A spokesman for a disaster squad in Taegu, South Korea's third-largest city, about 150 miles south of Seoul, said 103 people were dead and about 200 injured, many critically. State television and local news reports quoted police officials who put the death toll at 110.
Some 2,500 rescuers picked through debris in the hope of finding survivors, the scene lit eerily by huge arc lamps.
During the morning rush-hour, scores of cars were idling at a traffic signal when they were blown into the air. Witnesses said a bus taking students to nearby schools plunged into a pit excavated for the subway construction. An Education Ministry spokesman said 45 students from a high school were confirmed dead and many more were missing.[...]
Gas suppliers said they suspected an excavator punctured a pipe. State radio said the explosion was apparently caused by welding work that set off leaking gas. There was no independent confirmation of either suggestion.
It was South Korea's second fatal gas explosion in less than five months. In December, 12 people were killed by an underground gas explosion in a central district of Seoul.Photos of the monument to those killed in the Daegu explosion are here.
This horrific event was eclipsed two months later by Korea's worst peacetime disaster: the June 29, 1995 collapse of the Sampoong Department Store, which killed 502 people.
I'll save a discussion of that tragedy for another day.
[Update]
Now that I think of it, I should point you in the direction of this post by Gord Sellar, which tells the story of an explosion in 1977 and it's effect on the town he lived in Jeollabuk-do:
[A]n older gentleman I knew in Iksan told me he was drinking soju with his buddies in Jeonju when it happened, and they heard the sound of the blast. From a distance of about 20 kilometers away, they heard the sound so clearly that it overpowered all the conversation in the establishment where they were drinking, as well as the TV. Boom. They didn’t know it then, but downtown Iksan had just been smashed apart, or, at least, the area immediately in front of the train station had been destroyed.
5 comments:
People forget tragedies easily and they seem to think that it won't happen again.
I remember watching the department store disaster on the news @ like 9 pm when I was very young.
I kept having dreams about it afterwards
The Songsu collapse happened a few months after I first came to Korea. A 30-something Kyopo from L.A. that I was working with said that it wasn't too surprising given the speed at which the city was moderized.

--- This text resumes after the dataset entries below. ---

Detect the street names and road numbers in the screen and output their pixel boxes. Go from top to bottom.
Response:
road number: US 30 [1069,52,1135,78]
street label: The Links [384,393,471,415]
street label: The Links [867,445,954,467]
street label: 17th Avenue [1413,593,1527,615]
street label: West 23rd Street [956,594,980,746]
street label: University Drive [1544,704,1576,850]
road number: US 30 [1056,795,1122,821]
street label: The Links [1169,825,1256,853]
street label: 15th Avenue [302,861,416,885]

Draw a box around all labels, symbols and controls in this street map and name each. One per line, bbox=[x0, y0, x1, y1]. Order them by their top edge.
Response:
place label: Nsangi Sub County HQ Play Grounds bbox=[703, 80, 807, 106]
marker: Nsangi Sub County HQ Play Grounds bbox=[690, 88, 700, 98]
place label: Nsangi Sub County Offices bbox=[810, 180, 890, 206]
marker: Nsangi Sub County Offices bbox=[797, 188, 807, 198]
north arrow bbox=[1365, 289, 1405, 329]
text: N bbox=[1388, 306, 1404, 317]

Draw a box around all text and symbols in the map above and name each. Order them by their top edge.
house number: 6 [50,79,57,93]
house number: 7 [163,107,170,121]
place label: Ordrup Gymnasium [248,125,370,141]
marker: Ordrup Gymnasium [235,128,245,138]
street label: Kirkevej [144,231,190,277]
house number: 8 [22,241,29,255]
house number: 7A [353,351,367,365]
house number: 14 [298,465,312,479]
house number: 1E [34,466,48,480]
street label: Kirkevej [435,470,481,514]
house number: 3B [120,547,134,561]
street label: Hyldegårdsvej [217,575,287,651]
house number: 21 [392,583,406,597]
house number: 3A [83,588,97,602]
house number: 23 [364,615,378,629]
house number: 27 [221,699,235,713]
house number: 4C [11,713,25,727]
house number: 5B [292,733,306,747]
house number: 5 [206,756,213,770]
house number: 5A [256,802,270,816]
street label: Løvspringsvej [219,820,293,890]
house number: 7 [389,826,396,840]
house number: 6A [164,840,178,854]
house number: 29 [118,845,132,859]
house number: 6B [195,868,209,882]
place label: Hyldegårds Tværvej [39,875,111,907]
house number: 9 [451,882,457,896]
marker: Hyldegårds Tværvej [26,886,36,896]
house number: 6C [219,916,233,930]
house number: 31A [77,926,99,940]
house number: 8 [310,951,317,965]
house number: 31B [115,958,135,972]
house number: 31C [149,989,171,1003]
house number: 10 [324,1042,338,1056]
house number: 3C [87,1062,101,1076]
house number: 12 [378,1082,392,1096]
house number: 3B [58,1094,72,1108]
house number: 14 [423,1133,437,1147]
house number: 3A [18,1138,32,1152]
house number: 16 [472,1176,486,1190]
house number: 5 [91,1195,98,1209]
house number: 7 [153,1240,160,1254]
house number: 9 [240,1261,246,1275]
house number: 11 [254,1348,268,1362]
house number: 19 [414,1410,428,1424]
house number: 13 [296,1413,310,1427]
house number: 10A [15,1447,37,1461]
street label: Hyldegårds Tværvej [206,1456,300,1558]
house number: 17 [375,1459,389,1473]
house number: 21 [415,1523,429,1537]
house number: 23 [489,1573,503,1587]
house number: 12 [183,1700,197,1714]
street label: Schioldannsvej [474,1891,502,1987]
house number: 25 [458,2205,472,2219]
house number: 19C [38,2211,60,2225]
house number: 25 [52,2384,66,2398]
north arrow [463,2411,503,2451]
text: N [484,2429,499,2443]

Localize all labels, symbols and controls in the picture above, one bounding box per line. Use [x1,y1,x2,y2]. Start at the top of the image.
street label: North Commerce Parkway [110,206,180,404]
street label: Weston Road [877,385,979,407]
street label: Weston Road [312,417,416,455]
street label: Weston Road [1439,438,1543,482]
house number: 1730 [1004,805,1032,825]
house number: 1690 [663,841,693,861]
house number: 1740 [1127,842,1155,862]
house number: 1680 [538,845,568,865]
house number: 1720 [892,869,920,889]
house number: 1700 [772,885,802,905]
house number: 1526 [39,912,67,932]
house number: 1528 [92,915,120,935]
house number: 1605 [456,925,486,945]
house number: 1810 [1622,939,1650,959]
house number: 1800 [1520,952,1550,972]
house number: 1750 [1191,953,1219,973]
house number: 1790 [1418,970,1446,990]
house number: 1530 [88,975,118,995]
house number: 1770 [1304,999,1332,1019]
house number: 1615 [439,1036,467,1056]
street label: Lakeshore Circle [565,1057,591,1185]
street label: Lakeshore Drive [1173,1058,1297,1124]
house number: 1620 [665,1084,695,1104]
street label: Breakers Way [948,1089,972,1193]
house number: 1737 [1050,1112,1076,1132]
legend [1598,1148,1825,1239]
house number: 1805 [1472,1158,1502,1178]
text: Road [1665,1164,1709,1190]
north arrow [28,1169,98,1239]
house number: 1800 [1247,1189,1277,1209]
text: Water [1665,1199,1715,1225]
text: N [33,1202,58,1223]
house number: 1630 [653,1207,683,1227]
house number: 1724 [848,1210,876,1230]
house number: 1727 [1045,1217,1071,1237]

What you failed to write about the Daegu blast was that workers reported to supervisors that there was a gas odor in the tunnel where they were working. They were told to go back to work.
The morning the department store collapsed, upper management held a meeting as there was a large crack from the top floor going down to the basement. They decided to all take the day off, but everyone else worked. (Worked to death, sounds familar?)
Shortly after the department store collapsed, there were heavy rains. The blood flowed down the hill like a river, it was reported. Many people living nearby refused to return to their homes as they would have had to step in the blood.
Life is cheap here and progress is precious. 8282 and put up the bridge. 8282 and forget about the gas smell. Pay some city officials to put more structurally upsound floors on top of your building.
Taechung taechung (skimped over) is something of a byword for a lot of the rapid modernisation here too.